21 de fev. de 2015

Implacável

A água cai implacável sobre o telhado. O barulho é ensurdecedor. Não há mais como dormir  Tem a certeza de que quer invadir a casa oca. Levar tudo para algum lugar distante. Talvez devesse abrir portas e janelas e deixar a vida ser lavada. Talvez devesse enfrentar a fúria que vem do céu avermelhado daquela madrugada rubra. Talvez fosse melhor o combate desigual. A luz forte ilumina o quarto escuro, em pouco tempo o barulho atinge as janelas sacudindo-as. O mundo vai acabar em água, raio e trovão.

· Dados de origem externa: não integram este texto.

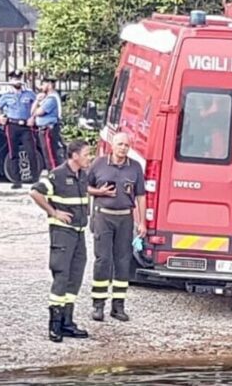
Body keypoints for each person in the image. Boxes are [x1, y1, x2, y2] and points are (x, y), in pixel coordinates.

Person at [30, 140, 92, 342]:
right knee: (62, 275)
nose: (88, 157)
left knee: (75, 276)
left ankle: (67, 322)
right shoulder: (58, 174)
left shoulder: (82, 175)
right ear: (74, 155)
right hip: (63, 233)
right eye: (85, 154)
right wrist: (54, 212)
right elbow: (35, 192)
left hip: (79, 232)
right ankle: (54, 325)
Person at [87, 132, 147, 322]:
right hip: (103, 217)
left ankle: (118, 306)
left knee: (123, 262)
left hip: (125, 218)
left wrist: (142, 222)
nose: (123, 148)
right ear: (112, 145)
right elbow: (84, 186)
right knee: (103, 260)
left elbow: (141, 196)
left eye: (126, 145)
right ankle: (98, 305)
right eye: (120, 144)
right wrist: (100, 191)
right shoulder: (99, 164)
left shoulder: (135, 167)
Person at [0, 70, 38, 189]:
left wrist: (33, 117)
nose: (17, 81)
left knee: (31, 151)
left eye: (19, 78)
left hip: (26, 126)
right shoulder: (6, 96)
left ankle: (35, 179)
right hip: (12, 125)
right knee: (13, 153)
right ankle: (16, 180)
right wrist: (0, 117)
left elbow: (37, 105)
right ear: (10, 81)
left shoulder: (29, 94)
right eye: (14, 79)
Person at [30, 75, 65, 171]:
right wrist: (37, 100)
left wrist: (36, 105)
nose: (41, 87)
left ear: (49, 84)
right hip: (45, 129)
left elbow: (38, 112)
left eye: (43, 84)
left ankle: (54, 175)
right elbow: (32, 112)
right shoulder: (47, 98)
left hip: (48, 129)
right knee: (47, 154)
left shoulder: (51, 99)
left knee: (50, 155)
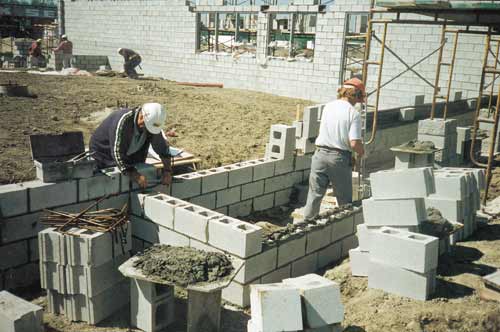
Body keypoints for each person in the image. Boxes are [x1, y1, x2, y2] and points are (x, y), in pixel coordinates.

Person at [302, 78, 366, 221]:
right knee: (344, 201)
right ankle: (344, 231)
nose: (357, 102)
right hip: (338, 158)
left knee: (314, 196)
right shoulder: (353, 113)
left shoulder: (328, 107)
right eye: (358, 98)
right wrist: (361, 153)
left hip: (319, 155)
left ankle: (305, 227)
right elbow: (354, 143)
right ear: (355, 95)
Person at [89, 103, 172, 189]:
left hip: (128, 153)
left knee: (135, 176)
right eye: (146, 127)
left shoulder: (152, 124)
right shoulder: (123, 121)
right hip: (104, 154)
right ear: (141, 117)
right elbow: (117, 153)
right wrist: (135, 175)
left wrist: (167, 171)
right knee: (112, 183)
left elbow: (162, 149)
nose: (147, 130)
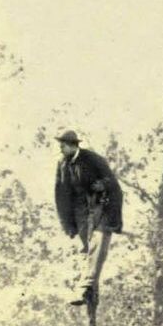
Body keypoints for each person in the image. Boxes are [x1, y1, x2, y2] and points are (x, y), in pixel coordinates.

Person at [53, 129, 124, 307]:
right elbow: (61, 195)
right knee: (87, 251)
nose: (60, 149)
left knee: (98, 245)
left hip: (101, 208)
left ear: (72, 145)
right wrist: (68, 224)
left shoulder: (93, 159)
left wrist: (103, 185)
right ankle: (89, 293)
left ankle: (86, 288)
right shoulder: (62, 164)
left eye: (62, 145)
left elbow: (113, 184)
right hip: (80, 213)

A falta de energia, elétrica e vital, a impede de ter alguma reação maior do que se encolher debaixo das cobertas, que pouco protegem contra a paúra. Queria sair. Queria gritar mais alto que ela. Queria ter a coragem que os outros acham que ela tem. As sombras provocadas por instantes marcam sua memória sonolenta e tomam as formas do passado.

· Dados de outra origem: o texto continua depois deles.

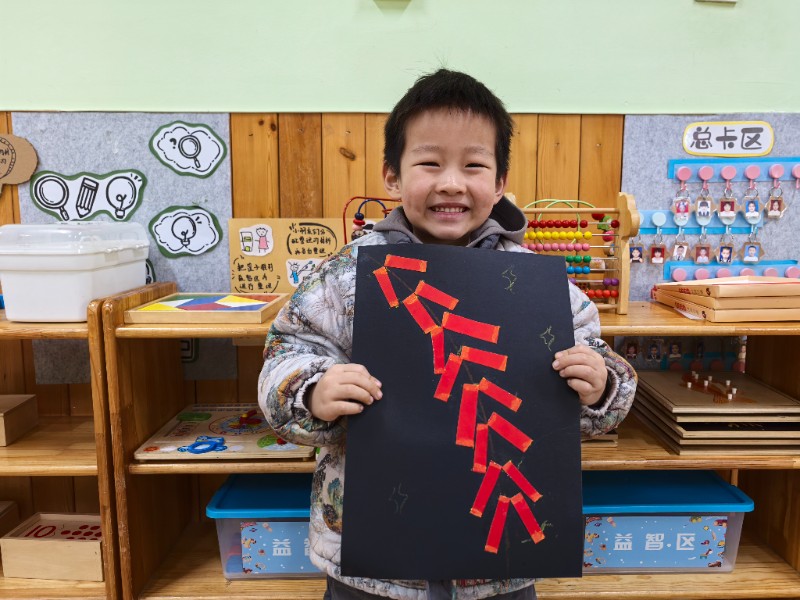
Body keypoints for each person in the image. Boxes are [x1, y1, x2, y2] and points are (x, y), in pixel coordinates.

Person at [259, 69, 636, 600]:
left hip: (501, 567)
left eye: (474, 165)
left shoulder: (536, 283)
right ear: (392, 176)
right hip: (371, 564)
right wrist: (313, 390)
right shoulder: (346, 276)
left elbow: (598, 360)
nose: (452, 183)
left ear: (500, 182)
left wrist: (600, 385)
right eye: (430, 163)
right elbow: (286, 351)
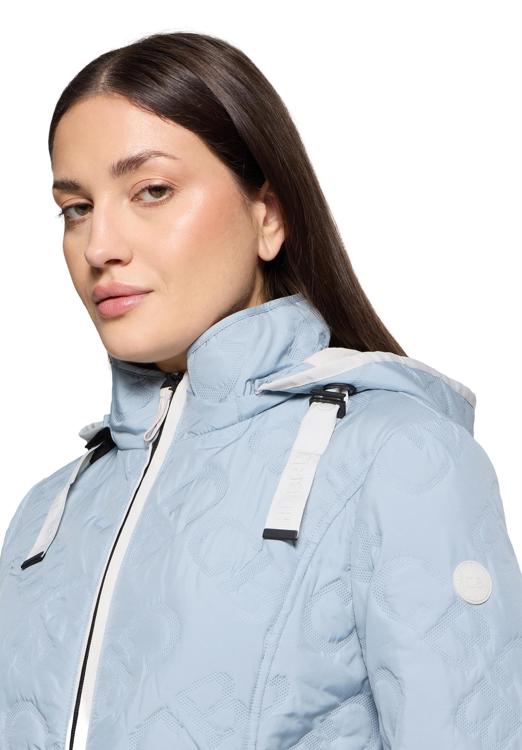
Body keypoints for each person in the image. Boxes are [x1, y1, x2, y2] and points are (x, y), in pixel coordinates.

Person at [0, 30, 521, 750]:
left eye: (152, 191)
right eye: (76, 208)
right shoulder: (49, 515)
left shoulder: (396, 458)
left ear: (268, 215)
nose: (99, 248)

Tudo que não quer é pensar. Pensar nos caminhos encharcados e esburacados dos tempos verbais. Pensar na vida que retomará o curso eterno quando o relógio tocar. Pensar no uniforme já devidamente arrumado na cadeira ao lado. Pensar na inutilidade da sua vida vazia. Pensar no que existirá quando vencer todas as fases do jogo.
Vermelho recortado angularmente em agonia e cerzido às árvores negras. Está claro mas não o suficiente para iluminar o dia que, ela sabe, ainda há de chegar. Não hoje. Não sob os cântaros de água. Não sob esse céu. Não com a tempestade dentro dela.

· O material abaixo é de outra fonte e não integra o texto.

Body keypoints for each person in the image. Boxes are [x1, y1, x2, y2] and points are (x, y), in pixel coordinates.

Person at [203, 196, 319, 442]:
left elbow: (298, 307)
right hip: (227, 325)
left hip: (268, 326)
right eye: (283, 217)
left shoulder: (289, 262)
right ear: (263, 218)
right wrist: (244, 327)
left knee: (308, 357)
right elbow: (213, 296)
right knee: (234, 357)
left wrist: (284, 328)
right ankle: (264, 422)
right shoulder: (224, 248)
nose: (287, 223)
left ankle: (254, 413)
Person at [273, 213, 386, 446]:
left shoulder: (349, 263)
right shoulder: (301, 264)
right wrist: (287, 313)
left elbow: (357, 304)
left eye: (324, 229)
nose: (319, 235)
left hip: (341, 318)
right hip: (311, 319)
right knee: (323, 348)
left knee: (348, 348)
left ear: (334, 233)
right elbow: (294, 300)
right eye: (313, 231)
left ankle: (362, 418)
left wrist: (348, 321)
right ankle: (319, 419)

O vento canta com os galhos. Canção antiga. Profunda. Comprida. Triste. Ela, no fundo, gosta de escutá-lo assim gelado. Mas o cenário tingido de sangue diluído a hipnotiza e assombra. Quase pode sentir o cheiro do ferro derramado. Queria a fé dos lobos para gritar que é mais forte e que não tem medo. Encara a dança das sombras dos galhos até as sombras invadirem novamente o quarto por dois segundos.
Um frio lhe percorre a alma e pára no seu estômago. Congela-o. Os vidros se debatem indefesos. Eles não resistirão muito tempo. Nem o telhado reclamando com razão. Nem ela.
Afasta as cobertas. Levanta-se de uma vez. O chão gelado contrasta com a pele quente. Mas não pode parar. Não deve duvidar. Marcha até a janela. As duas folhas agora abertas. Deixa a chuva, o vento e o canto lhe atingir de uma vez. Dilui-se em  meio ao medo, o canto e a água.